[Bounding box prediction data]
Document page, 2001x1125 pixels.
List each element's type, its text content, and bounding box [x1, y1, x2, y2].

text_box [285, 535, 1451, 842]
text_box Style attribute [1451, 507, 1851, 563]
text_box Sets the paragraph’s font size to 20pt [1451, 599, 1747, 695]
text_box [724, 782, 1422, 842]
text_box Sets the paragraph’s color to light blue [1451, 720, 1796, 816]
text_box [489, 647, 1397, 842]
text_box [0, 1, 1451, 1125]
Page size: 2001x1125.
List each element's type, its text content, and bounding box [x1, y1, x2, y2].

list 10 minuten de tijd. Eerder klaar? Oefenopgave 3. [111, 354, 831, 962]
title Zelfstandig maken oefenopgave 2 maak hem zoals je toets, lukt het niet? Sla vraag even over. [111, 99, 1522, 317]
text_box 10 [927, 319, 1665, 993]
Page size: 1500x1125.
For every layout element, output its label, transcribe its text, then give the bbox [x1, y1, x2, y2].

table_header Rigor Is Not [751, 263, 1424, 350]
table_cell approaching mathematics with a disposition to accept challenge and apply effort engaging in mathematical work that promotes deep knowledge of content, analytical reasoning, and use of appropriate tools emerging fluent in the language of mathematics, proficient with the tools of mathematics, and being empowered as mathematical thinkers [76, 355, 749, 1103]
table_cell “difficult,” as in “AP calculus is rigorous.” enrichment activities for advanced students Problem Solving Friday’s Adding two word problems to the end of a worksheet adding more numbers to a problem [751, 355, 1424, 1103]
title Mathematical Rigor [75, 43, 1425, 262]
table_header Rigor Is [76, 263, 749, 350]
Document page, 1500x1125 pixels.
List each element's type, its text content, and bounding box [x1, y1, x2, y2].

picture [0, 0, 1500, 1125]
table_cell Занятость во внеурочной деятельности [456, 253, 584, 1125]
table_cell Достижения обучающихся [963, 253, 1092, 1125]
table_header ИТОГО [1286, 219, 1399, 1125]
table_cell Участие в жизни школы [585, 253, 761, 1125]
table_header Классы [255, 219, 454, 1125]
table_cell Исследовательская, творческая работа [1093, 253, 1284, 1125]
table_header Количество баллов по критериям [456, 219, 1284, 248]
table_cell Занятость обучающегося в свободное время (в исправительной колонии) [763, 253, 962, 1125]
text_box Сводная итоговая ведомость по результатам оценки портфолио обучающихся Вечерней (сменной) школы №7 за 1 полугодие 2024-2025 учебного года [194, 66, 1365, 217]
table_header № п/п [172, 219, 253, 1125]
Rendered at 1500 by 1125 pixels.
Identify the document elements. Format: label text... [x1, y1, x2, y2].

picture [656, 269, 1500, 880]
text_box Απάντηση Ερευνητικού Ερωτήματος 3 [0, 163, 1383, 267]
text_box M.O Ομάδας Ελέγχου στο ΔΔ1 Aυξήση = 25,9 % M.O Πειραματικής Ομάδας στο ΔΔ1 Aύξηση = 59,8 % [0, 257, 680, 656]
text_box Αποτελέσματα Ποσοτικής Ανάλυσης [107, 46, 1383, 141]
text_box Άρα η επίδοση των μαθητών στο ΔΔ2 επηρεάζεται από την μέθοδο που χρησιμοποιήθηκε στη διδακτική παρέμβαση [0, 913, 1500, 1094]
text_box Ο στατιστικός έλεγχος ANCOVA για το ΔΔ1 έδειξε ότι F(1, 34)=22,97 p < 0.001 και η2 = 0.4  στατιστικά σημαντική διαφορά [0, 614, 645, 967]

**What to do**: Every line of the data should be output exactly as it was given.

**Result of the task**:
Document page, 2001x1125 pixels.
List each element's type, its text content, and bounding box [x1, y1, x2, y2].

text_box [285, 535, 1451, 842]
text_box Style attribute [1451, 507, 1851, 563]
text_box Sets the paragraph’s font size to 20pt [1451, 599, 1747, 695]
text_box [724, 782, 1422, 842]
text_box Sets the paragraph’s color to light blue [1451, 720, 1796, 816]
text_box [489, 647, 1397, 842]
text_box [0, 1, 1451, 1125]
Page size: 2001x1125.
List each element's type, its text content, and bounding box [x1, y1, x2, y2].

list 10 minuten de tijd. Eerder klaar? Oefenopgave 3. [111, 354, 831, 962]
title Zelfstandig maken oefenopgave 2 maak hem zoals je toets, lukt het niet? Sla vraag even over. [111, 99, 1522, 317]
text_box 10 [927, 319, 1665, 993]
Page size: 1500x1125.
For every layout element, output its label, transcribe its text, then give the bbox [x1, y1, x2, y2].

table_header Rigor Is Not [751, 263, 1424, 350]
table_cell approaching mathematics with a disposition to accept challenge and apply effort engaging in mathematical work that promotes deep knowledge of content, analytical reasoning, and use of appropriate tools emerging fluent in the language of mathematics, proficient with the tools of mathematics, and being empowered as mathematical thinkers [76, 355, 749, 1103]
table_cell “difficult,” as in “AP calculus is rigorous.” enrichment activities for advanced students Problem Solving Friday’s Adding two word problems to the end of a worksheet adding more numbers to a problem [751, 355, 1424, 1103]
title Mathematical Rigor [75, 43, 1425, 262]
table_header Rigor Is [76, 263, 749, 350]
Document page, 1500x1125 pixels.
List each element's type, its text content, and bounding box [x1, y1, x2, y2].

picture [0, 0, 1500, 1125]
table_cell Занятость во внеурочной деятельности [456, 253, 584, 1125]
table_cell Достижения обучающихся [963, 253, 1092, 1125]
table_header ИТОГО [1286, 219, 1399, 1125]
table_cell Участие в жизни школы [585, 253, 761, 1125]
table_header Классы [255, 219, 454, 1125]
table_cell Исследовательская, творческая работа [1093, 253, 1284, 1125]
table_header Количество баллов по критериям [456, 219, 1284, 248]
table_cell Занятость обучающегося в свободное время (в исправительной колонии) [763, 253, 962, 1125]
text_box Сводная итоговая ведомость по результатам оценки портфолио обучающихся Вечерней (сменной) школы №7 за 1 полугодие 2024-2025 учебного года [194, 66, 1365, 217]
table_header № п/п [172, 219, 253, 1125]
Rendered at 1500 by 1125 pixels.
Identify the document elements. Format: label text... [x1, y1, x2, y2].

picture [656, 269, 1500, 880]
text_box Απάντηση Ερευνητικού Ερωτήματος 3 [0, 163, 1383, 267]
text_box M.O Ομάδας Ελέγχου στο ΔΔ1 Aυξήση = 25,9 % M.O Πειραματικής Ομάδας στο ΔΔ1 Aύξηση = 59,8 % [0, 257, 680, 656]
text_box Αποτελέσματα Ποσοτικής Ανάλυσης [107, 46, 1383, 141]
text_box Άρα η επίδοση των μαθητών στο ΔΔ2 επηρεάζεται από την μέθοδο που χρησιμοποιήθηκε στη διδακτική παρέμβαση [0, 913, 1500, 1094]
text_box Ο στατιστικός έλεγχος ANCOVA για το ΔΔ1 έδειξε ότι F(1, 34)=22,97 p < 0.001 και η2 = 0.4  στατιστικά σημαντική διαφορά [0, 614, 645, 967]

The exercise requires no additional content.